A Natural History of Empty Lots: Field Notes from Urban Edgelands, Back Alleys, and Other Wild Places by Christopher BrownMy rating: 3 of 5 stars
I have a soft spot for books about psychogeography. Having been lucky enough to have been born a world traveler (thanks, Dad), I have a strong sense of place, particularly for places I've "discovered" and wandered through. A lot of those places were (and are) off the beaten path. As a result, I was particularly vulnerable (that's the popular word all the kids are using these days, isn't it?), which, of course, exposes one, makes one maybe a little touchy, when assessing a work like Christopher Brown's A History of Empty Lots: Field Notes from Urban Edgeland, Back Alleys, and Other Wild Places. I saved up for this book, and was ready to really cherish it, give it the benefit of the doubt, you know, be vulnerable.
I'd be lying if I didn't say that things got off to a rough start. I'll be frank, the beginning was downright boring. I even thought about lemming the book. But I love the subject matter enough that I gave it a chance. It felt choppy and poorly written. Only about 80 pages in did I feel like it had gained momentum and a bit of eloquence. I'm not sure where the editing really kicked in - was the first part poorly edited, or later parts well-edited, or did the editors start with an iron fist and let off as the book ran its course? I'll never know. But at some point it felt like two different books. Even 133 pages in, my notes read:
Is this book good, or just nice? I toggle back and forth between opinions on this one. I can't decide if it's "big" or "small," and I frankly only have an ill-conceived hint of a notion about what I even mean by that. It has its moments, but, then again, it has its moments, whatever that means in my intellectually lazy assessment. Maybe this book isn't for me, or I'm not for it?
This didn't bode well.
Thing is, I liked Brown's approach: Not alarmist, but not letting us off the hook for our environmental sins so easily, either. There's a touch of sadness and a touch of hope in those interstitial spaces where wilderness and domesticated spaces meet. I find a particularly wry, grim humor at work when Brown points out that roadkill might be one of the best indicators that wildness persists even in our most urbanized areas.
Really, I think the issue might be a problem with scope. A Natural History of Empty Lots feels most effective when focused on smaller scopes. The lone-standing "Holy Tree" (I'll call it), the lot on which the author carved out his own ecological/familial niche, etc. This reading might be the result of my own experiences exploring, particularly as a child, my own little niches: the Priory at Chicksands, dirty mechanical access tunnels to underground parking at the high-rise apartments where we lived in Brindisi, Italy (I still have nightmares where a hag suddenly appears in front of me in those tunnels, sending a chill up my spine and paralyzing me), the vast water-drainage system I entered (and almost got stuck in) at the bottom of the hill where I lived in Capehart Base Housing in Nebraska, the abandoned (and supposedly haunted) owl-infested Albion school in Idaho where we had a family reunion years ago.

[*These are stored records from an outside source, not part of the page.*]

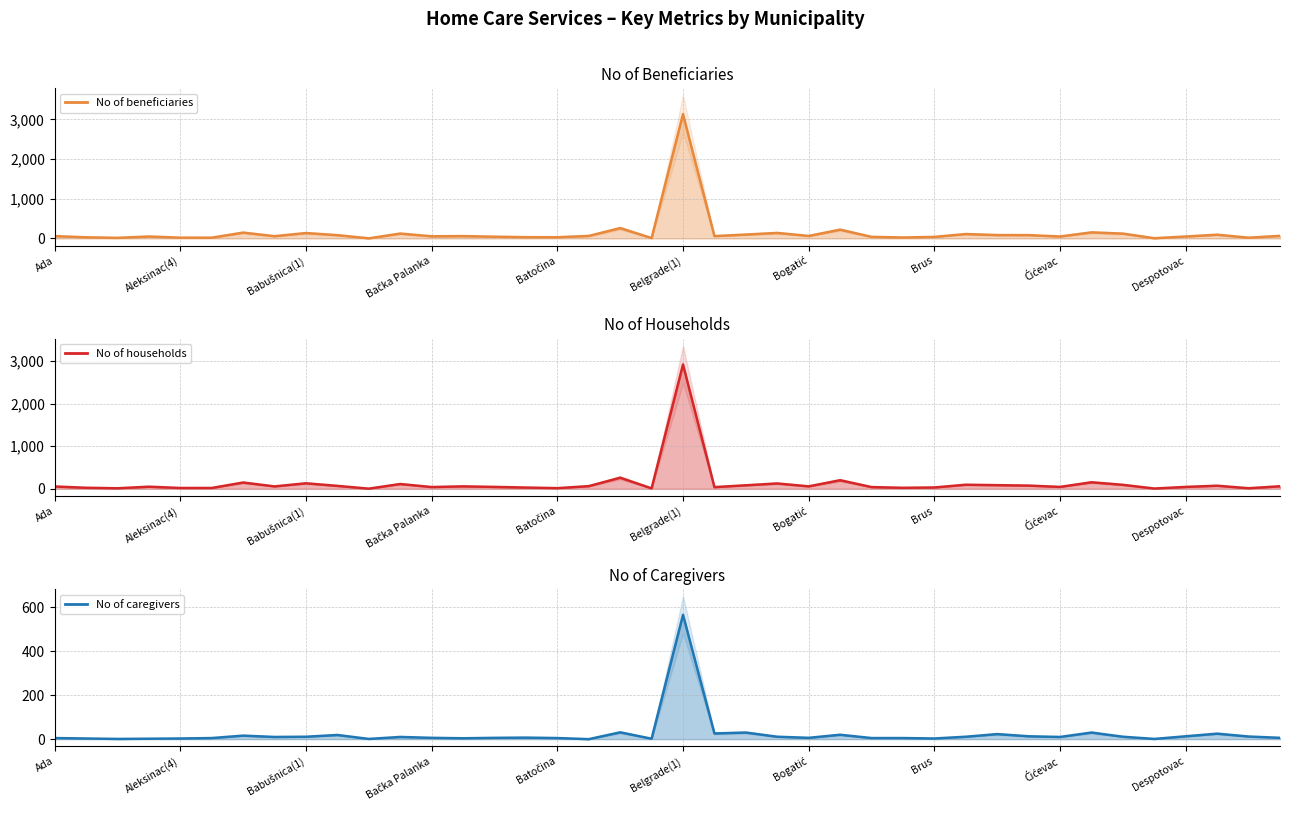

How many lines are shown in the chart?

3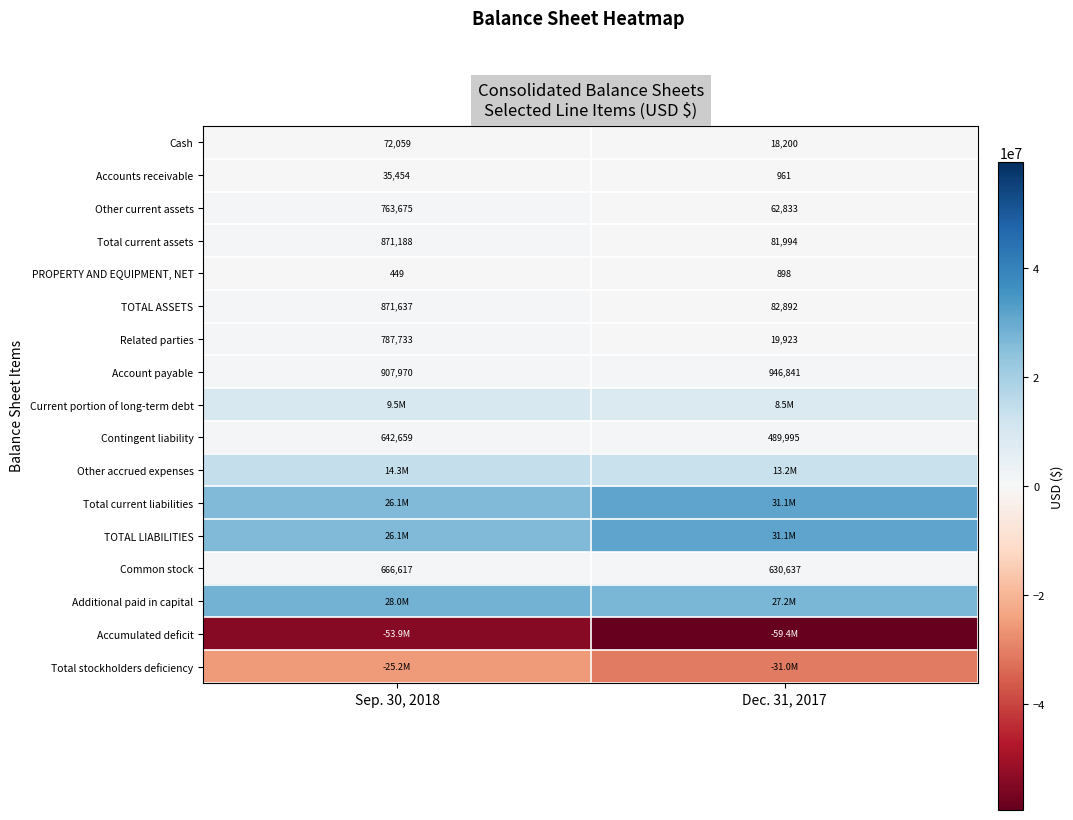

What is the difference between the maximum and minimum values in the Contingent liability series?

152664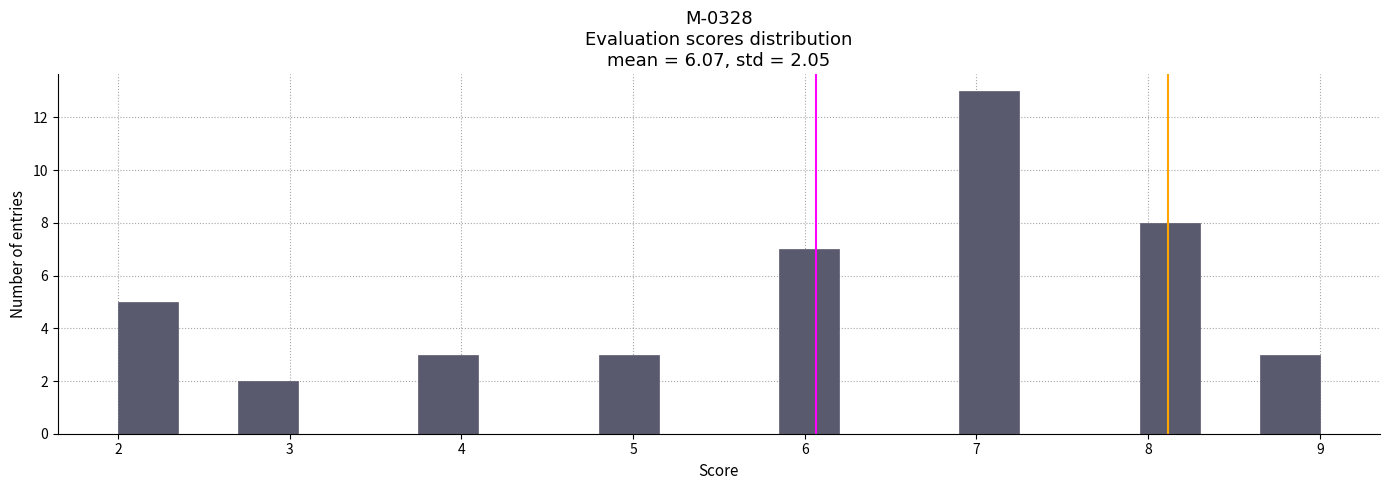

Read against the x-axis, roughly where is the centre of the tallest bar?

7.1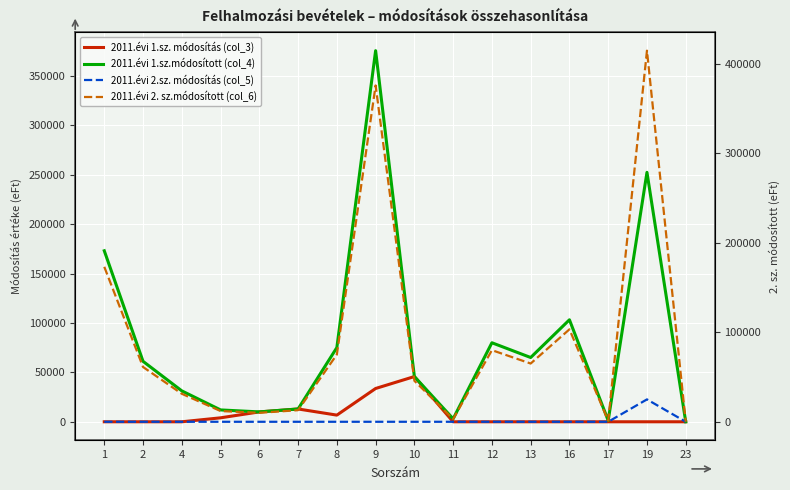

The value of 2011.évi 2. sz.módosított (col_6) at 16 is 103245.0. True or false?

True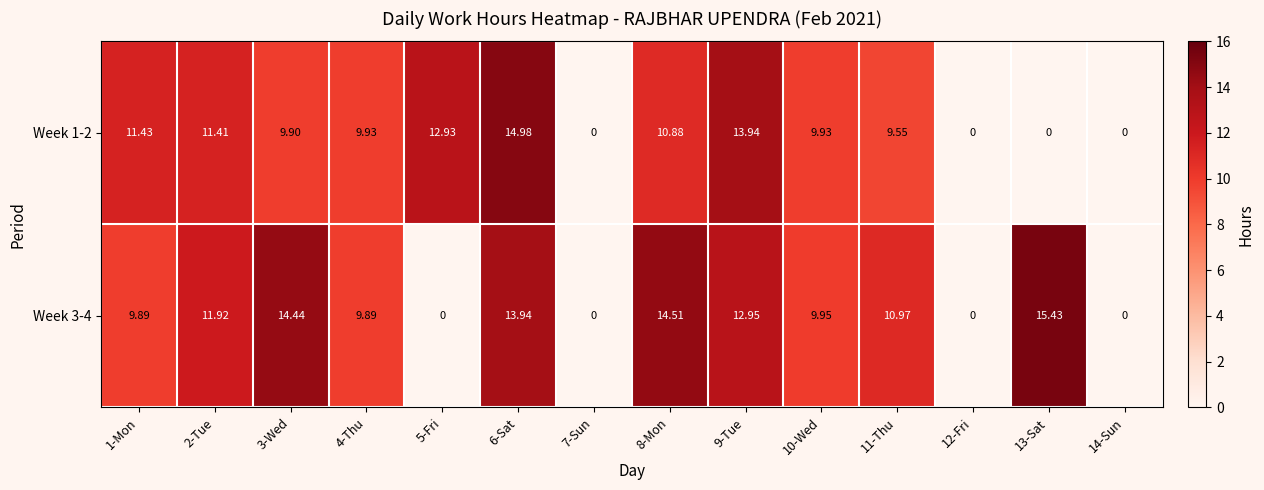

What is the total value across all series at 13-Sat?

15.4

The macro-scale of the book is interesting, to some degree, on a philosophical level, while the micro-scale foci are very interesting at an experiential level. I suppose there's something to be said for having one's own (now internal) experiences evoked by an external source. Maybe that's the trick.
For instance, the subsection "Foraging for Meaning," a list of found and created objects, does more to paint the narrative of the liminal space between civilization and the wild than any narrative. It is merely a list, but to me it seemed something much, much more poignant, showing, rather than telling, revealing meaning without speaking of meaning at all. Just a list of found and curated junk, for the most part. And yet, it seemed profound. Apotheosis in the trash stratum.